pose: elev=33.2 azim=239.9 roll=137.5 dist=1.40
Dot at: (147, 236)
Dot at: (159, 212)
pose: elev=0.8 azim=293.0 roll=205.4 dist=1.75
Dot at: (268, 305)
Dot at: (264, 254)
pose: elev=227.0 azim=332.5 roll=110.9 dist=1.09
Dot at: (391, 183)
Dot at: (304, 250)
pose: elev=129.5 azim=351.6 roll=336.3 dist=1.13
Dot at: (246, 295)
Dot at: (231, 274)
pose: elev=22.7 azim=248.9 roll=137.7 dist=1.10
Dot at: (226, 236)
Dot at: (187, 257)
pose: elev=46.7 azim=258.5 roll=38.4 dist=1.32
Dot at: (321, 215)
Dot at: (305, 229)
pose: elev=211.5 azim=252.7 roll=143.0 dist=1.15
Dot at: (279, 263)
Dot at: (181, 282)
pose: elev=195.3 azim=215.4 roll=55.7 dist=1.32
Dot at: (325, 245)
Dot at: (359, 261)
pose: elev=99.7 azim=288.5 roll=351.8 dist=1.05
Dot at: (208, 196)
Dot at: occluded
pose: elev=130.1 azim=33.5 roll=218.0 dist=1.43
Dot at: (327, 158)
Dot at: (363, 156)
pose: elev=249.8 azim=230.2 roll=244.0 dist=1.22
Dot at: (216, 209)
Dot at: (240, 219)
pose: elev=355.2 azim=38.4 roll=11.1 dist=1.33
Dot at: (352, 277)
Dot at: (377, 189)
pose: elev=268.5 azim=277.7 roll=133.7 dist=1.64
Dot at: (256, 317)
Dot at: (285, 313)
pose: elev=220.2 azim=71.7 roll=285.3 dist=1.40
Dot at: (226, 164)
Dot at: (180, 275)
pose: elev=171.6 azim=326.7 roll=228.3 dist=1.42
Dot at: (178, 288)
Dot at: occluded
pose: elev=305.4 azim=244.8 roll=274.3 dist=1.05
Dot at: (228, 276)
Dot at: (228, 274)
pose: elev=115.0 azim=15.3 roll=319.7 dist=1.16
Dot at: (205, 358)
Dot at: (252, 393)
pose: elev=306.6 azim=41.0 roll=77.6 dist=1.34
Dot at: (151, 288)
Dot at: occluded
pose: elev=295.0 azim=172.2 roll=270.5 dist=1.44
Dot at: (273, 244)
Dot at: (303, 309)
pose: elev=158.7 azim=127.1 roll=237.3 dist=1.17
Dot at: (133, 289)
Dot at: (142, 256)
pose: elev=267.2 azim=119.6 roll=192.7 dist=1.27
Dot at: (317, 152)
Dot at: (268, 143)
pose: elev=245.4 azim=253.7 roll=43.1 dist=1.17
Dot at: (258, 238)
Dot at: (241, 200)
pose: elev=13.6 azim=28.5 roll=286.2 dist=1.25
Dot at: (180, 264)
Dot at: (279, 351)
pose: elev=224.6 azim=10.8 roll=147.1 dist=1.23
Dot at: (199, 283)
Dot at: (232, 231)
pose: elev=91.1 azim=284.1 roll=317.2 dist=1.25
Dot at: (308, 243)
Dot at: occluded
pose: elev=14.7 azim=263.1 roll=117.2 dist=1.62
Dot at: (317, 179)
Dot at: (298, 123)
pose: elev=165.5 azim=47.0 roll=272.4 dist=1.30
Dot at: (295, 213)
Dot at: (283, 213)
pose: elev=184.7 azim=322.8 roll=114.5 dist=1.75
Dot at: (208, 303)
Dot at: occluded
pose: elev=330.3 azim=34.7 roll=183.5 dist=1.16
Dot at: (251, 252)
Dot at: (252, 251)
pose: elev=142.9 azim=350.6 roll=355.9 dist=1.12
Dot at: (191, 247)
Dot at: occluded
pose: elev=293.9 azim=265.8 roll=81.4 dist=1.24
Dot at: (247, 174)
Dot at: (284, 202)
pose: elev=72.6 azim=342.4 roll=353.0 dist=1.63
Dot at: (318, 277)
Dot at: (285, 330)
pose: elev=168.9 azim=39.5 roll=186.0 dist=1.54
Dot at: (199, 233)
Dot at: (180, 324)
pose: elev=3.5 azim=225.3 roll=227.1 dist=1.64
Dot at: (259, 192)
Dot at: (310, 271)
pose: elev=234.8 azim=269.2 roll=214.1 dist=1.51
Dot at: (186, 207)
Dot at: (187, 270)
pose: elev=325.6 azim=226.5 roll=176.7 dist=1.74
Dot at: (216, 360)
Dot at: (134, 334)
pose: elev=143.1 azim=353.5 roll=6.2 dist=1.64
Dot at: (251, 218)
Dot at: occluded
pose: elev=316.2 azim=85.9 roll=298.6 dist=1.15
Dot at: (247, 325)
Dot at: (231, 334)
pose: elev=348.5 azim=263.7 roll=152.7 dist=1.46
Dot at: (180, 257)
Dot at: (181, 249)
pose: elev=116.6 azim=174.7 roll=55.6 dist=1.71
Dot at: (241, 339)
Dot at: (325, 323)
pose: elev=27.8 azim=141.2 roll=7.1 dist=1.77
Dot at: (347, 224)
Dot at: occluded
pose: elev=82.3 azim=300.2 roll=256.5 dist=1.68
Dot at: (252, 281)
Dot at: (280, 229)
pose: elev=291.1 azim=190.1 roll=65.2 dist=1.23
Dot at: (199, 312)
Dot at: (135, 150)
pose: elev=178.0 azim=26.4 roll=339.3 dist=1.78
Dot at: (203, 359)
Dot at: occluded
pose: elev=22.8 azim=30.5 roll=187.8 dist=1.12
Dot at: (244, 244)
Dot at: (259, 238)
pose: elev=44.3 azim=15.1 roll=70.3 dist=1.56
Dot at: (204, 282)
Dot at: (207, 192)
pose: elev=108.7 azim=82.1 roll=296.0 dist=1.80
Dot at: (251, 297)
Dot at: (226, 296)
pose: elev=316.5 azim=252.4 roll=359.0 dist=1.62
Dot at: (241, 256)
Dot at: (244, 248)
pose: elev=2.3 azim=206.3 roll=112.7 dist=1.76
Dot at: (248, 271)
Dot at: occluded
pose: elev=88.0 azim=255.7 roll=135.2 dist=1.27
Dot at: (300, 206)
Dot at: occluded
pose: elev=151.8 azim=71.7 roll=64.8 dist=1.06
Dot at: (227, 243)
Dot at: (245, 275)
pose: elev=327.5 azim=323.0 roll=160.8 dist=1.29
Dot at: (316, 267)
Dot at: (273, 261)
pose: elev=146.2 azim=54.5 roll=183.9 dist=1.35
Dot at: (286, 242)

--- --- ---

Reproduce every one of the lines above without any change.

pose: elev=33.2 azim=239.9 roll=137.5 dist=1.40
Dot at: (147, 236)
Dot at: (159, 212)
pose: elev=0.8 azim=293.0 roll=205.4 dist=1.75
Dot at: (268, 305)
Dot at: (264, 254)
pose: elev=227.0 azim=332.5 roll=110.9 dist=1.09
Dot at: (391, 183)
Dot at: (304, 250)
pose: elev=129.5 azim=351.6 roll=336.3 dist=1.13
Dot at: (246, 295)
Dot at: (231, 274)
pose: elev=22.7 azim=248.9 roll=137.7 dist=1.10
Dot at: (226, 236)
Dot at: (187, 257)
pose: elev=46.7 azim=258.5 roll=38.4 dist=1.32
Dot at: (321, 215)
Dot at: (305, 229)
pose: elev=211.5 azim=252.7 roll=143.0 dist=1.15
Dot at: (279, 263)
Dot at: (181, 282)
pose: elev=195.3 azim=215.4 roll=55.7 dist=1.32
Dot at: (325, 245)
Dot at: (359, 261)
pose: elev=99.7 azim=288.5 roll=351.8 dist=1.05
Dot at: (208, 196)
Dot at: occluded
pose: elev=130.1 azim=33.5 roll=218.0 dist=1.43
Dot at: (327, 158)
Dot at: (363, 156)
pose: elev=249.8 azim=230.2 roll=244.0 dist=1.22
Dot at: (216, 209)
Dot at: (240, 219)
pose: elev=355.2 azim=38.4 roll=11.1 dist=1.33
Dot at: (352, 277)
Dot at: (377, 189)
pose: elev=268.5 azim=277.7 roll=133.7 dist=1.64
Dot at: (256, 317)
Dot at: (285, 313)
pose: elev=220.2 azim=71.7 roll=285.3 dist=1.40
Dot at: (226, 164)
Dot at: (180, 275)
pose: elev=171.6 azim=326.7 roll=228.3 dist=1.42
Dot at: (178, 288)
Dot at: occluded
pose: elev=305.4 azim=244.8 roll=274.3 dist=1.05
Dot at: (228, 276)
Dot at: (228, 274)
pose: elev=115.0 azim=15.3 roll=319.7 dist=1.16
Dot at: (205, 358)
Dot at: (252, 393)
pose: elev=306.6 azim=41.0 roll=77.6 dist=1.34
Dot at: (151, 288)
Dot at: occluded
pose: elev=295.0 azim=172.2 roll=270.5 dist=1.44
Dot at: (273, 244)
Dot at: (303, 309)
pose: elev=158.7 azim=127.1 roll=237.3 dist=1.17
Dot at: (133, 289)
Dot at: (142, 256)
pose: elev=267.2 azim=119.6 roll=192.7 dist=1.27
Dot at: (317, 152)
Dot at: (268, 143)
pose: elev=245.4 azim=253.7 roll=43.1 dist=1.17
Dot at: (258, 238)
Dot at: (241, 200)
pose: elev=13.6 azim=28.5 roll=286.2 dist=1.25
Dot at: (180, 264)
Dot at: (279, 351)
pose: elev=224.6 azim=10.8 roll=147.1 dist=1.23
Dot at: (199, 283)
Dot at: (232, 231)
pose: elev=91.1 azim=284.1 roll=317.2 dist=1.25
Dot at: (308, 243)
Dot at: occluded
pose: elev=14.7 azim=263.1 roll=117.2 dist=1.62
Dot at: (317, 179)
Dot at: (298, 123)
pose: elev=165.5 azim=47.0 roll=272.4 dist=1.30
Dot at: (295, 213)
Dot at: (283, 213)
pose: elev=184.7 azim=322.8 roll=114.5 dist=1.75
Dot at: (208, 303)
Dot at: occluded
pose: elev=330.3 azim=34.7 roll=183.5 dist=1.16
Dot at: (251, 252)
Dot at: (252, 251)
pose: elev=142.9 azim=350.6 roll=355.9 dist=1.12
Dot at: (191, 247)
Dot at: occluded
pose: elev=293.9 azim=265.8 roll=81.4 dist=1.24
Dot at: (247, 174)
Dot at: (284, 202)
pose: elev=72.6 azim=342.4 roll=353.0 dist=1.63
Dot at: (318, 277)
Dot at: (285, 330)
pose: elev=168.9 azim=39.5 roll=186.0 dist=1.54
Dot at: (199, 233)
Dot at: (180, 324)
pose: elev=3.5 azim=225.3 roll=227.1 dist=1.64
Dot at: (259, 192)
Dot at: (310, 271)
pose: elev=234.8 azim=269.2 roll=214.1 dist=1.51
Dot at: (186, 207)
Dot at: (187, 270)
pose: elev=325.6 azim=226.5 roll=176.7 dist=1.74
Dot at: (216, 360)
Dot at: (134, 334)
pose: elev=143.1 azim=353.5 roll=6.2 dist=1.64
Dot at: (251, 218)
Dot at: occluded
pose: elev=316.2 azim=85.9 roll=298.6 dist=1.15
Dot at: (247, 325)
Dot at: (231, 334)
pose: elev=348.5 azim=263.7 roll=152.7 dist=1.46
Dot at: (180, 257)
Dot at: (181, 249)
pose: elev=116.6 azim=174.7 roll=55.6 dist=1.71
Dot at: (241, 339)
Dot at: (325, 323)
pose: elev=27.8 azim=141.2 roll=7.1 dist=1.77
Dot at: (347, 224)
Dot at: occluded
pose: elev=82.3 azim=300.2 roll=256.5 dist=1.68
Dot at: (252, 281)
Dot at: (280, 229)
pose: elev=291.1 azim=190.1 roll=65.2 dist=1.23
Dot at: (199, 312)
Dot at: (135, 150)
pose: elev=178.0 azim=26.4 roll=339.3 dist=1.78
Dot at: (203, 359)
Dot at: occluded
pose: elev=22.8 azim=30.5 roll=187.8 dist=1.12
Dot at: (244, 244)
Dot at: (259, 238)
pose: elev=44.3 azim=15.1 roll=70.3 dist=1.56
Dot at: (204, 282)
Dot at: (207, 192)
pose: elev=108.7 azim=82.1 roll=296.0 dist=1.80
Dot at: (251, 297)
Dot at: (226, 296)
pose: elev=316.5 azim=252.4 roll=359.0 dist=1.62
Dot at: (241, 256)
Dot at: (244, 248)
pose: elev=2.3 azim=206.3 roll=112.7 dist=1.76
Dot at: (248, 271)
Dot at: occluded
pose: elev=88.0 azim=255.7 roll=135.2 dist=1.27
Dot at: (300, 206)
Dot at: occluded
pose: elev=151.8 azim=71.7 roll=64.8 dist=1.06
Dot at: (227, 243)
Dot at: (245, 275)
pose: elev=327.5 azim=323.0 roll=160.8 dist=1.29
Dot at: (316, 267)
Dot at: (273, 261)
pose: elev=146.2 azim=54.5 roll=183.9 dist=1.35
Dot at: (286, 242)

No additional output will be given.